Agent-free management of DNS/DHCP servers

Microsoft DNS and DHCP servers in Active Directory environments can be managed agent free, i.e. without running a Men and Mice agent locally on the DNS/DHCP server.

While agent free management of DHCP servers is possible with any 6.x version of Men and Mice, version 6.3 or newer is required for agent free management of DNS servers.

Although it is not required to install an agent on the DNS/DHCP server itself, an agent must be installed somewhere in the same domain as the server resides. This agent will be used as a proxy that will handle all communications to the remote DNS/DHCP server(s). Usually, this proxy agent is installed on the same server as Men and Mice Central, assuming the Men and Mice Central server is a member in the domain. If the DNS/DHCP servers are widely distributed geographically, it can also be of performance benefit to install one agent in each geographic location. For instance, if there are datacenters in Iceland, India, and the United States, it is probably best to install one proxy agent in each datacenter that each handles communications with the DNS/DHCP servers in its datacenter. The proxy agent then in turn feeds all the information back to Men and Mice Central, eventually reaching the end-user in one of the Men and Mice user interfaces.

Naturally, the Men and Mice proxy agent must adhere to the security imposed by the Active Directory. Therefore, the proxy agent service must be running with a service account that has sufficient privileges for DNS and/or DHCP management in the domain. If the privileges are restricted, that will translate to the same restriction in Men and Mice. For instance, if the service account only has privileges to view DNS zones and records but not do any changes what so ever, the zones and records will show up in Men and Mice, but all changes to those zones will be denied by Men and Mice.

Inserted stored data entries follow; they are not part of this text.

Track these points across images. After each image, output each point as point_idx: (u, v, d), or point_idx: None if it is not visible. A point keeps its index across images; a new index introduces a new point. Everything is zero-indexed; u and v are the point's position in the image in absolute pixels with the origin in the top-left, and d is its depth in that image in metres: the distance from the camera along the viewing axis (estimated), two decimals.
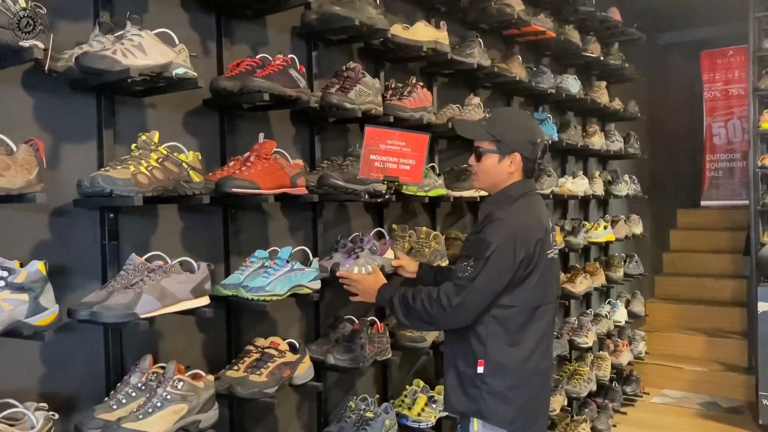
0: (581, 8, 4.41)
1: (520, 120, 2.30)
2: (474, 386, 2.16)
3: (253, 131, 2.46)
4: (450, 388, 2.25)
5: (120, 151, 2.04)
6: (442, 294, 2.08)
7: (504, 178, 2.23)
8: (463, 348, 2.19)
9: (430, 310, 2.10)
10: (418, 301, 2.13)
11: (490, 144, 2.21)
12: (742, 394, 5.27)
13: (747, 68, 6.85)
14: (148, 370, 1.96)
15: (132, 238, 2.11)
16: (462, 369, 2.19)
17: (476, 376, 2.15)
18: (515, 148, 2.19)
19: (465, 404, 2.19)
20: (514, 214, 2.15)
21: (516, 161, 2.20)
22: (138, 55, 1.84)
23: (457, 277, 2.09)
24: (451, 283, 2.10)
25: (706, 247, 6.73)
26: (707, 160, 7.41)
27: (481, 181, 2.28)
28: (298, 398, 2.72)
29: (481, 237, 2.11)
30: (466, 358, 2.18)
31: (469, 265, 2.07)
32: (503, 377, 2.15)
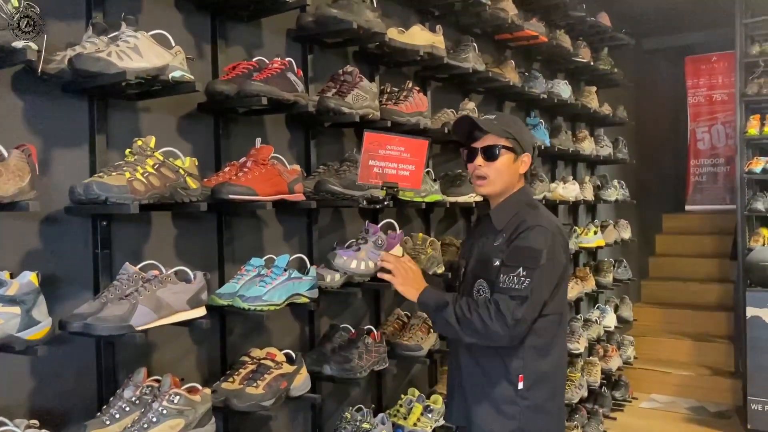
0: (572, 13, 4.41)
1: (520, 122, 2.29)
2: (512, 403, 2.06)
3: (248, 136, 2.40)
4: (481, 411, 2.10)
5: (113, 156, 1.97)
6: (504, 308, 1.94)
7: (515, 181, 2.17)
8: (497, 365, 2.07)
9: (491, 324, 1.94)
10: (475, 313, 1.97)
11: (507, 142, 2.12)
12: (729, 399, 5.30)
13: (730, 74, 6.97)
14: (142, 384, 1.89)
15: (124, 246, 2.04)
16: (497, 388, 2.07)
17: (515, 393, 2.05)
18: (526, 148, 2.17)
19: (501, 424, 2.07)
20: (549, 219, 2.11)
21: (526, 163, 2.18)
22: (134, 58, 1.77)
23: (513, 289, 1.95)
24: (505, 296, 1.95)
25: (692, 252, 6.77)
26: (691, 164, 7.46)
27: (492, 183, 2.14)
28: (293, 409, 2.65)
29: (525, 245, 2.00)
30: (503, 376, 2.07)
31: (522, 276, 1.95)
32: (541, 389, 2.08)
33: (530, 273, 1.96)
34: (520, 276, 1.96)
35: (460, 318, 1.99)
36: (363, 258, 2.33)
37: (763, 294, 4.49)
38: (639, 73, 6.54)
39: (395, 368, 2.76)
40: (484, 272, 2.10)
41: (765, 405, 4.44)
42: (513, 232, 2.07)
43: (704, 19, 6.19)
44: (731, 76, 7.02)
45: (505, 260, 2.02)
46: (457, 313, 2.00)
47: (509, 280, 1.97)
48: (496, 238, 2.13)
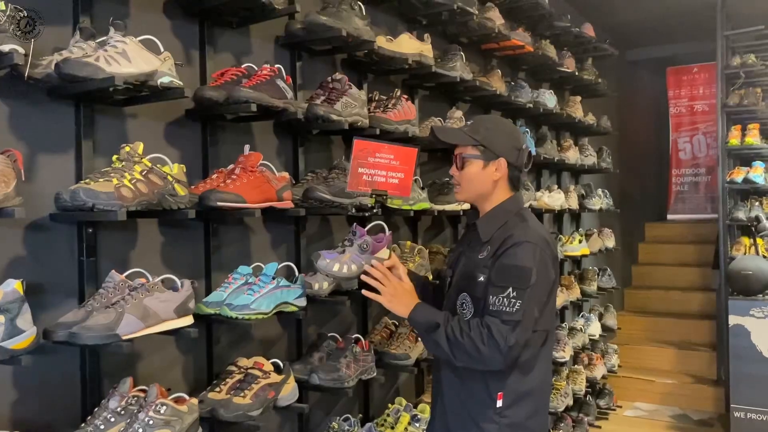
0: (557, 24, 4.45)
1: (503, 125, 2.16)
2: (491, 422, 1.97)
3: (236, 143, 2.39)
4: (460, 428, 2.03)
5: (99, 162, 1.95)
6: (496, 333, 1.85)
7: (489, 188, 2.06)
8: (476, 382, 1.99)
9: (483, 350, 1.86)
10: (467, 338, 1.88)
11: (473, 150, 2.04)
12: (712, 407, 5.34)
13: (711, 85, 7.07)
14: (128, 394, 1.86)
15: (110, 254, 2.01)
16: (476, 405, 2.00)
17: (494, 411, 1.97)
18: (500, 153, 2.03)
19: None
20: (537, 232, 2.01)
21: (501, 168, 2.04)
22: (122, 63, 1.76)
23: (505, 312, 1.86)
24: (497, 320, 1.87)
25: (674, 260, 6.83)
26: (673, 174, 7.55)
27: (464, 191, 2.09)
28: (279, 419, 2.62)
29: (513, 263, 1.91)
30: (482, 393, 1.98)
31: (512, 297, 1.87)
32: (522, 407, 2.00)
33: (521, 294, 1.88)
34: (510, 297, 1.88)
35: (452, 341, 1.91)
36: (346, 261, 2.19)
37: (745, 302, 4.54)
38: (622, 83, 6.61)
39: (383, 377, 2.73)
40: (468, 287, 2.02)
41: (748, 413, 4.47)
42: (499, 246, 1.97)
43: (686, 31, 6.29)
44: (712, 87, 7.13)
45: (494, 280, 1.92)
46: (449, 335, 1.91)
47: (500, 303, 1.88)
48: (482, 250, 2.03)
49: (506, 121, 2.29)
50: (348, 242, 2.25)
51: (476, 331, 1.88)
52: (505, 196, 2.08)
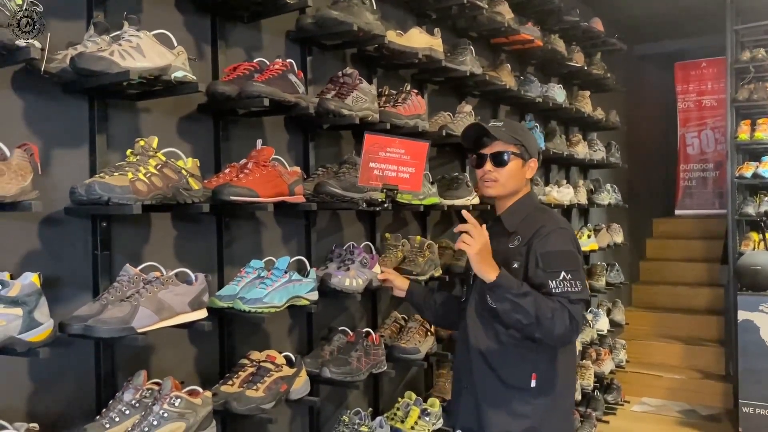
0: (566, 18, 4.43)
1: (526, 128, 2.35)
2: (525, 403, 2.10)
3: (247, 137, 2.39)
4: (493, 413, 2.12)
5: (113, 157, 1.96)
6: (574, 312, 1.99)
7: (522, 184, 2.25)
8: (510, 366, 2.11)
9: (567, 324, 1.97)
10: (551, 310, 1.98)
11: (515, 148, 2.20)
12: (720, 402, 5.33)
13: (719, 80, 7.04)
14: (142, 387, 1.87)
15: (124, 247, 2.02)
16: (510, 388, 2.11)
17: (528, 392, 2.09)
18: (533, 154, 2.25)
19: (515, 424, 2.10)
20: (562, 219, 2.21)
21: (532, 167, 2.25)
22: (136, 57, 1.76)
23: (572, 293, 2.00)
24: (566, 300, 1.99)
25: (682, 256, 6.81)
26: (681, 169, 7.51)
27: (503, 186, 2.20)
28: (290, 412, 2.64)
29: (558, 249, 2.06)
30: (516, 376, 2.11)
31: (570, 279, 2.01)
32: (553, 386, 2.12)
33: (575, 275, 2.03)
34: (567, 280, 2.01)
35: (539, 310, 1.97)
36: (354, 276, 2.46)
37: (754, 298, 4.52)
38: (630, 78, 6.58)
39: (393, 371, 2.74)
40: None
41: (756, 408, 4.46)
42: (532, 236, 2.10)
43: (694, 25, 6.25)
44: (720, 81, 7.10)
45: (543, 266, 2.04)
46: (536, 304, 1.98)
47: (562, 285, 2.01)
48: (511, 241, 2.16)
49: None
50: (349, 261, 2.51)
51: (557, 306, 1.99)
52: (525, 192, 2.27)
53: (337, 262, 2.55)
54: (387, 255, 2.84)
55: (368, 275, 2.51)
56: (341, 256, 2.57)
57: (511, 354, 2.11)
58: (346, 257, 2.52)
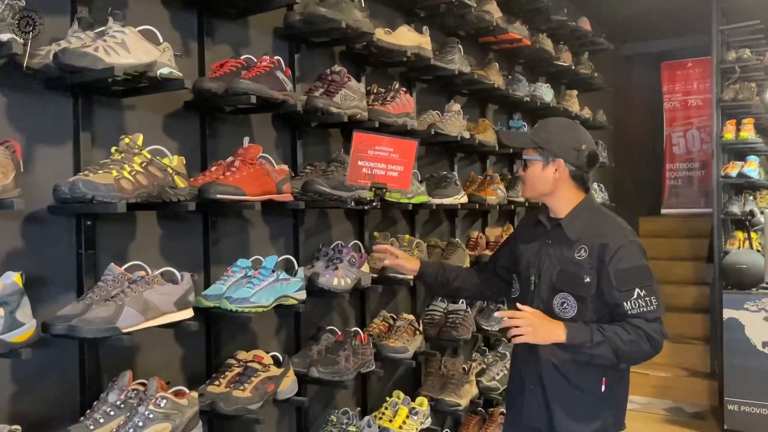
0: (554, 17, 4.43)
1: (564, 127, 2.25)
2: (596, 406, 2.14)
3: (234, 135, 2.37)
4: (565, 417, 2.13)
5: (97, 154, 1.93)
6: (652, 332, 2.02)
7: (550, 187, 2.17)
8: (582, 372, 2.11)
9: (647, 349, 2.03)
10: (629, 344, 2.01)
11: (533, 152, 2.18)
12: (705, 399, 5.36)
13: (705, 80, 7.09)
14: (127, 387, 1.85)
15: (109, 246, 1.99)
16: (582, 393, 2.12)
17: (599, 396, 2.13)
18: (558, 154, 2.14)
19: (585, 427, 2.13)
20: (626, 227, 2.16)
21: (561, 168, 2.15)
22: (121, 53, 1.74)
23: (647, 312, 2.03)
24: (642, 320, 2.02)
25: (668, 255, 6.83)
26: (667, 168, 7.56)
27: (528, 189, 2.24)
28: (278, 412, 2.62)
29: (631, 266, 2.04)
30: (588, 381, 2.12)
31: (644, 296, 2.03)
32: (619, 387, 2.19)
33: (649, 290, 2.04)
34: (642, 297, 2.02)
35: (618, 352, 2.01)
36: (342, 276, 2.44)
37: (740, 296, 4.56)
38: (617, 78, 6.61)
39: (382, 371, 2.73)
40: (571, 287, 2.10)
41: (741, 405, 4.50)
42: (600, 249, 2.06)
43: (680, 25, 6.29)
44: (706, 81, 7.15)
45: (618, 286, 2.03)
46: (613, 348, 2.01)
47: (636, 306, 2.02)
48: (576, 251, 2.11)
49: (570, 122, 2.34)
50: (337, 260, 2.49)
51: (634, 335, 2.01)
52: (578, 196, 2.19)
53: (325, 261, 2.54)
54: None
55: (357, 274, 2.49)
56: (329, 255, 2.56)
57: (581, 360, 2.09)
58: (334, 256, 2.51)
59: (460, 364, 3.34)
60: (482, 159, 4.05)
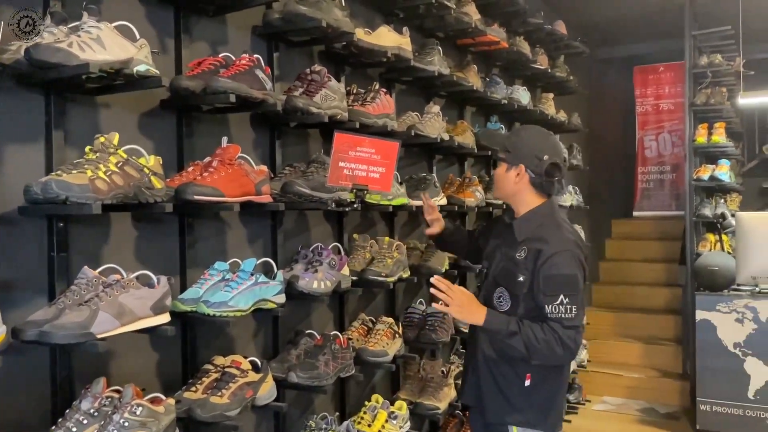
0: (531, 20, 4.45)
1: (535, 135, 2.34)
2: (520, 396, 2.23)
3: (211, 135, 2.32)
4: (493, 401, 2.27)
5: (70, 154, 1.86)
6: (566, 338, 2.09)
7: (512, 190, 2.29)
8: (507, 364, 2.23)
9: (558, 351, 2.09)
10: (542, 342, 2.10)
11: (503, 153, 2.29)
12: (677, 400, 5.43)
13: (677, 84, 7.20)
14: (101, 395, 1.78)
15: (81, 249, 1.92)
16: (507, 382, 2.24)
17: (522, 389, 2.22)
18: (521, 160, 2.24)
19: (511, 416, 2.24)
20: (570, 239, 2.21)
21: (522, 173, 2.25)
22: (96, 49, 1.68)
23: (565, 319, 2.10)
24: (559, 326, 2.10)
25: (640, 257, 6.93)
26: (639, 171, 7.65)
27: (495, 189, 2.40)
28: (255, 418, 2.57)
29: (559, 272, 2.12)
30: (513, 372, 2.23)
31: (566, 304, 2.10)
32: (546, 387, 2.25)
33: (573, 299, 2.11)
34: (564, 304, 2.10)
35: (530, 346, 2.10)
36: (322, 279, 2.43)
37: (712, 298, 4.61)
38: (591, 81, 6.67)
39: (361, 375, 2.70)
40: (507, 283, 2.22)
41: (713, 405, 4.56)
42: (537, 254, 2.15)
43: (653, 30, 6.37)
44: (677, 86, 7.26)
45: (543, 289, 2.13)
46: (526, 341, 2.10)
47: (556, 310, 2.11)
48: (518, 250, 2.22)
49: (545, 132, 2.40)
50: (317, 262, 2.47)
51: (549, 335, 2.10)
52: (537, 201, 2.28)
53: (304, 264, 2.50)
54: (355, 256, 2.79)
55: (337, 277, 2.46)
56: (308, 258, 2.52)
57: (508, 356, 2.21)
58: (313, 259, 2.47)
59: (438, 366, 3.32)
60: (460, 161, 4.04)
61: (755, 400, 4.37)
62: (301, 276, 2.39)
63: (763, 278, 4.39)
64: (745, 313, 4.44)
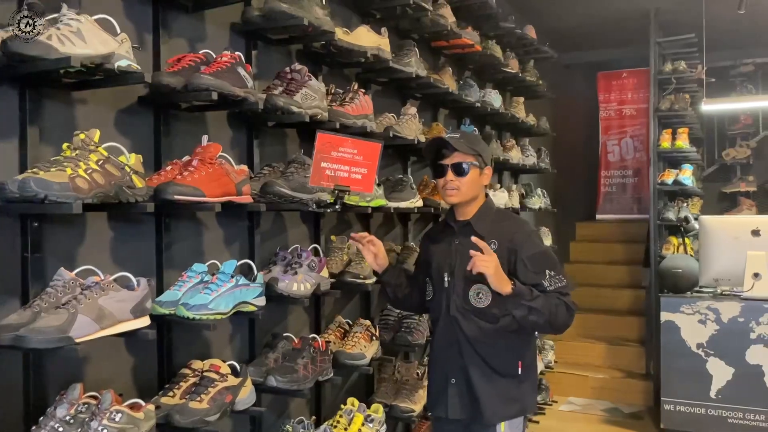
0: (502, 24, 4.48)
1: (480, 137, 2.57)
2: (515, 388, 2.33)
3: (189, 133, 2.27)
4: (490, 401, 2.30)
5: (45, 151, 1.80)
6: (570, 303, 2.24)
7: (479, 191, 2.40)
8: (502, 357, 2.32)
9: (569, 317, 2.23)
10: (555, 306, 2.20)
11: (473, 159, 2.33)
12: (641, 400, 5.53)
13: (639, 90, 7.35)
14: (78, 401, 1.72)
15: (56, 249, 1.85)
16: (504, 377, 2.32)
17: (518, 378, 2.33)
18: (488, 163, 2.40)
19: (509, 408, 2.32)
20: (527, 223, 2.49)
21: (488, 174, 2.41)
22: (76, 43, 1.62)
23: (561, 287, 2.24)
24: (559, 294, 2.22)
25: (604, 259, 7.04)
26: (602, 175, 7.78)
27: (464, 194, 2.34)
28: (231, 423, 2.51)
29: (537, 251, 2.29)
30: (507, 365, 2.32)
31: (555, 275, 2.24)
32: (530, 369, 2.40)
33: (557, 269, 2.27)
34: (553, 277, 2.24)
35: (550, 308, 2.19)
36: (302, 281, 2.41)
37: (675, 299, 4.70)
38: (557, 86, 6.74)
39: (339, 378, 2.67)
40: (484, 278, 2.20)
41: (677, 405, 4.64)
42: (509, 242, 2.29)
43: (618, 37, 6.48)
44: (640, 92, 7.41)
45: (532, 269, 2.25)
46: (547, 303, 2.19)
47: (552, 282, 2.24)
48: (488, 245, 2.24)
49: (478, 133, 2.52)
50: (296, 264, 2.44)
51: (558, 301, 2.21)
52: (483, 198, 2.43)
53: (283, 266, 2.46)
54: (332, 258, 2.77)
55: (316, 279, 2.43)
56: (287, 260, 2.48)
57: (500, 345, 2.31)
58: (293, 261, 2.43)
59: (413, 369, 3.31)
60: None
61: (717, 399, 4.47)
62: (280, 278, 2.35)
63: (725, 280, 4.49)
64: (707, 315, 4.54)
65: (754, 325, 4.33)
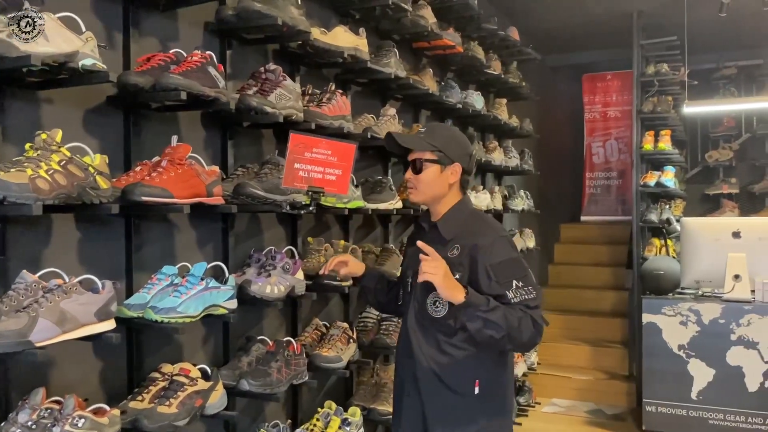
0: (485, 26, 4.47)
1: (456, 133, 2.28)
2: (470, 408, 2.12)
3: (160, 134, 2.23)
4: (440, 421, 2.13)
5: (8, 151, 1.76)
6: (537, 318, 2.03)
7: (444, 191, 2.19)
8: (455, 373, 2.12)
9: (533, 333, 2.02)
10: (517, 320, 1.99)
11: (431, 155, 2.16)
12: (624, 401, 5.54)
13: (623, 92, 7.38)
14: (40, 406, 1.68)
15: (20, 251, 1.81)
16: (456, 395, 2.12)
17: (473, 398, 2.12)
18: (455, 159, 2.18)
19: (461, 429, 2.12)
20: (499, 226, 2.23)
21: (456, 173, 2.19)
22: (39, 41, 1.58)
23: (528, 300, 2.04)
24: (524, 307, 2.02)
25: (588, 260, 7.06)
26: (587, 177, 7.82)
27: (421, 193, 2.19)
28: (204, 428, 2.48)
29: (504, 258, 2.07)
30: (461, 383, 2.12)
31: (522, 286, 2.04)
32: (495, 392, 2.17)
33: (526, 280, 2.06)
34: (520, 288, 2.04)
35: (509, 321, 1.98)
36: (275, 283, 2.36)
37: (658, 301, 4.71)
38: (542, 88, 6.76)
39: (315, 381, 2.64)
40: None
41: (658, 406, 4.65)
42: (473, 247, 2.08)
43: (602, 39, 6.50)
44: (624, 94, 7.45)
45: (496, 279, 2.04)
46: (506, 315, 1.98)
47: (518, 294, 2.03)
48: (450, 250, 2.11)
49: (457, 129, 2.35)
50: (270, 267, 2.39)
51: (521, 314, 2.00)
52: (456, 199, 2.22)
53: (257, 268, 2.43)
54: (309, 260, 2.74)
55: (291, 281, 2.40)
56: (261, 262, 2.45)
57: (455, 362, 2.11)
58: (266, 263, 2.40)
59: (392, 372, 3.28)
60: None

The same applies to the DHCP server management, if the service account has read-only privileges to the scopes, the scopes will show up in Men and Mice but the end-user will not be able to do any changes.

Limitations:

DNS:

With agent-free management of MS DNS servers, as opposed to using a locally installed agent, you will lose the following ability in static zones only:

  • Disable resource record

  • Enable resource record

  • View and edit resource record comments

  • Disable zone

DHCP:

Collection of lease history is only possible when the agent is installed locally. No lease history will be collected from servers that are managed agent-free.

If netsh with full dhcp functionality is not installed properly, no scopes will show up in Men and Mice regardless of the privileges of the service account running the proxy DHCP agent. The proxy DHCP agent must be installed on a machine that has netsh with full dhcp capability. This is always the case if the DHCP role service is installed. If not, it can be installed (on Win2008R2) by Server Manager –> Features –> Remote Server Administration –> Role Administration Tools – >DHCP Server Tools.

It’s recommended (but not required) that Windows 2003 DHCP servers are managed by proxy DHCP agents installed on Windows 2003 servers, and Windows 2008/R2 DHCP servers are managed by proxy DHCP agents installed on Windows 2008/R2 servers, due to some minor differences in the netsh between these two operating systems.